WORK REQUIRED: Take from the material every line that contains the word "Atteberry".

PROVIDED DATA:
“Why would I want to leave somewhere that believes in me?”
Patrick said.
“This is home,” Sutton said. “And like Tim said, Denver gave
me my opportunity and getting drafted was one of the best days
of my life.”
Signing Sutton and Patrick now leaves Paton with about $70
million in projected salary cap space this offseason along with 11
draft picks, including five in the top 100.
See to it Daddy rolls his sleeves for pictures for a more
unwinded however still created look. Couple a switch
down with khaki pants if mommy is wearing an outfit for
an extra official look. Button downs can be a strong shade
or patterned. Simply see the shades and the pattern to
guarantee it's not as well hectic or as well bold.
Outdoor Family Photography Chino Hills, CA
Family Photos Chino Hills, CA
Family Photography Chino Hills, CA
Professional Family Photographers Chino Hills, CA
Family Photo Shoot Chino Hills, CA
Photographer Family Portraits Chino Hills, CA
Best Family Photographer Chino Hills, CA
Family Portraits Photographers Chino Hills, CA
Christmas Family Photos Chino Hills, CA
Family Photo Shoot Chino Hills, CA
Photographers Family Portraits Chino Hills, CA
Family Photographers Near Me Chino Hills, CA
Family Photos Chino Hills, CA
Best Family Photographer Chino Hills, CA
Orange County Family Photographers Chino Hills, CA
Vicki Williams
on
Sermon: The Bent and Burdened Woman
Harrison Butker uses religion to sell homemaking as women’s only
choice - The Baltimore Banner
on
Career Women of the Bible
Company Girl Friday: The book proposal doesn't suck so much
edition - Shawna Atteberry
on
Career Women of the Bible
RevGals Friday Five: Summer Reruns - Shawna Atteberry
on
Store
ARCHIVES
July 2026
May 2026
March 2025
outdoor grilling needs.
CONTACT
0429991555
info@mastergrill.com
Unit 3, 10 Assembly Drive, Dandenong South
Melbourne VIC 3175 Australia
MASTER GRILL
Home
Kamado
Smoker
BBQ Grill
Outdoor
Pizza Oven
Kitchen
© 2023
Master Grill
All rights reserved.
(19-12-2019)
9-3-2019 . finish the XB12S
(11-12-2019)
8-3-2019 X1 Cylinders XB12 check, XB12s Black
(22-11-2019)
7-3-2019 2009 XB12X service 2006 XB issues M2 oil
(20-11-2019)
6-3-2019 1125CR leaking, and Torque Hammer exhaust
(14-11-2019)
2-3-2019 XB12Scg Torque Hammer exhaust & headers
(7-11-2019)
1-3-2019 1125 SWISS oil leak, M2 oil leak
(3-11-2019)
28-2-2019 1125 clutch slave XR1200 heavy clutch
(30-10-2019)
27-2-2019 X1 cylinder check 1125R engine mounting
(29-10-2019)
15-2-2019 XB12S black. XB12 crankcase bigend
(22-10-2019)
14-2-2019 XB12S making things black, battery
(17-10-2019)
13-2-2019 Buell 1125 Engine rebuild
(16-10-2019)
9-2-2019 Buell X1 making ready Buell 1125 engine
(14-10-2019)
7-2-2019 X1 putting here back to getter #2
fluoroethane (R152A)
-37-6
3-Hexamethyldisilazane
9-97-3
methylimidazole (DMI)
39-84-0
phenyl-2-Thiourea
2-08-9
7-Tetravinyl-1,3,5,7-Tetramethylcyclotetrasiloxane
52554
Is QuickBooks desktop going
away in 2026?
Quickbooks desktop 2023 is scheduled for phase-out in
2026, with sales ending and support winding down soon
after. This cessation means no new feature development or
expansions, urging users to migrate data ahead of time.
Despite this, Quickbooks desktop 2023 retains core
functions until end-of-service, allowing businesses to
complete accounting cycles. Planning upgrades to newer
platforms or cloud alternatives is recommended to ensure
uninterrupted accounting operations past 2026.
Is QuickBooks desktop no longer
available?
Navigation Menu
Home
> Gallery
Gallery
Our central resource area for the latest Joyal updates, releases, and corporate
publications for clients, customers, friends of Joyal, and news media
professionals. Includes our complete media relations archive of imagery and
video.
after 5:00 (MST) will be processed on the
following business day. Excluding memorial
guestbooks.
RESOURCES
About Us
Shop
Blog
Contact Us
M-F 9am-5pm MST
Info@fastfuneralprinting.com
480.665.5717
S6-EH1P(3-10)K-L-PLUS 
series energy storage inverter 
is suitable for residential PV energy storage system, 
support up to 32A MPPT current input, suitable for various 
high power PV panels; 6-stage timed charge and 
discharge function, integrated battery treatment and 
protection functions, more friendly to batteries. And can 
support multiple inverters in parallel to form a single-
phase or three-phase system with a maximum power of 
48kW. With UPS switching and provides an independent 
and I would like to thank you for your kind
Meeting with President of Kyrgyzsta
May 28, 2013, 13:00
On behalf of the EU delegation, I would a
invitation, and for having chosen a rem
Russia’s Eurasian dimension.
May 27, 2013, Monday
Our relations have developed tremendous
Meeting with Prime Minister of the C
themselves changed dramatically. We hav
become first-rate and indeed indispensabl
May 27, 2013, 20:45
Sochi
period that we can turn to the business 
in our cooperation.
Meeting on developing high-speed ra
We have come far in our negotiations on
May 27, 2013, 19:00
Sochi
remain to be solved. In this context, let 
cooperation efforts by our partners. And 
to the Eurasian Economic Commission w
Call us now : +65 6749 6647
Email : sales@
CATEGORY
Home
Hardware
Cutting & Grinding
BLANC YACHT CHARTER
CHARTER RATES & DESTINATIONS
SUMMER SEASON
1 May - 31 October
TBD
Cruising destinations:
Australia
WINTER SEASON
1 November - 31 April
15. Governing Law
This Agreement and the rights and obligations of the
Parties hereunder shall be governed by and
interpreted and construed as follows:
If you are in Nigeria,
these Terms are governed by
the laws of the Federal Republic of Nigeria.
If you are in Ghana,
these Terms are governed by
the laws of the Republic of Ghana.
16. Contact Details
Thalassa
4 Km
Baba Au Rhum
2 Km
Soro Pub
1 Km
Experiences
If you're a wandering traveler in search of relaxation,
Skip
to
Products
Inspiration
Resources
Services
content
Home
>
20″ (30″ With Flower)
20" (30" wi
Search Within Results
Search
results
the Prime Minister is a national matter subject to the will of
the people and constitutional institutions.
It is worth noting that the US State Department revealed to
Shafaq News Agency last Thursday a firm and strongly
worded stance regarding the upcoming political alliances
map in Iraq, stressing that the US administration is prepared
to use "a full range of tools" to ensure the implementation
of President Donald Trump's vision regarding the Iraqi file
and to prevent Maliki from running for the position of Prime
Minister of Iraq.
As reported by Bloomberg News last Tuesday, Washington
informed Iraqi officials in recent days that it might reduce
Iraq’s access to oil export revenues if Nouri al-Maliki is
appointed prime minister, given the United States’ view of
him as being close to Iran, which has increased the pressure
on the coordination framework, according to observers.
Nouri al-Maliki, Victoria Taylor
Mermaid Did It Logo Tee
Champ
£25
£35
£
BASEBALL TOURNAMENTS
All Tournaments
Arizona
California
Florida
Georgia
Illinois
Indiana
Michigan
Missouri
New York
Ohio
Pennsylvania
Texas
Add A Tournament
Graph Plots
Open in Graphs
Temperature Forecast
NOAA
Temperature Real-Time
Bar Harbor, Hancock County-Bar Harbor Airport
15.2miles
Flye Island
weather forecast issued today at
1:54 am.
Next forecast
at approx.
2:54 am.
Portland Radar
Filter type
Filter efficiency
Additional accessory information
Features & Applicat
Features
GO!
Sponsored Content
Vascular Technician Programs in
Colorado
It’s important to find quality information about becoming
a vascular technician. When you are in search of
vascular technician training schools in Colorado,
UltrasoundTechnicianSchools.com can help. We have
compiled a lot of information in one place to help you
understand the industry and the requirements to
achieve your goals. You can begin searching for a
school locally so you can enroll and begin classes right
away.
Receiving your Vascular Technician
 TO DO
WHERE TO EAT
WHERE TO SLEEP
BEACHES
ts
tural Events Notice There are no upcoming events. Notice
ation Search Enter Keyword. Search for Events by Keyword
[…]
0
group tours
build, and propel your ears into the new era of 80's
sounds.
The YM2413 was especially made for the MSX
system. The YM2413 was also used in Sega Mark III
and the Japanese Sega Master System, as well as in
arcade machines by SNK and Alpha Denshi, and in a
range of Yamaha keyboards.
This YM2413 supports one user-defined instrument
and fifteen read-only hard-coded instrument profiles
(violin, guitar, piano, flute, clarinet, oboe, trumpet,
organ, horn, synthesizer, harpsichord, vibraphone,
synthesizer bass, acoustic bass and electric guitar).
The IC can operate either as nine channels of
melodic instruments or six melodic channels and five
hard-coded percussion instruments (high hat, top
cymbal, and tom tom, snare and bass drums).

ANSWER SECTION:
edition - Shawna Atteberry
RevGals Friday Five: Summer Reruns - Shawna Atteberry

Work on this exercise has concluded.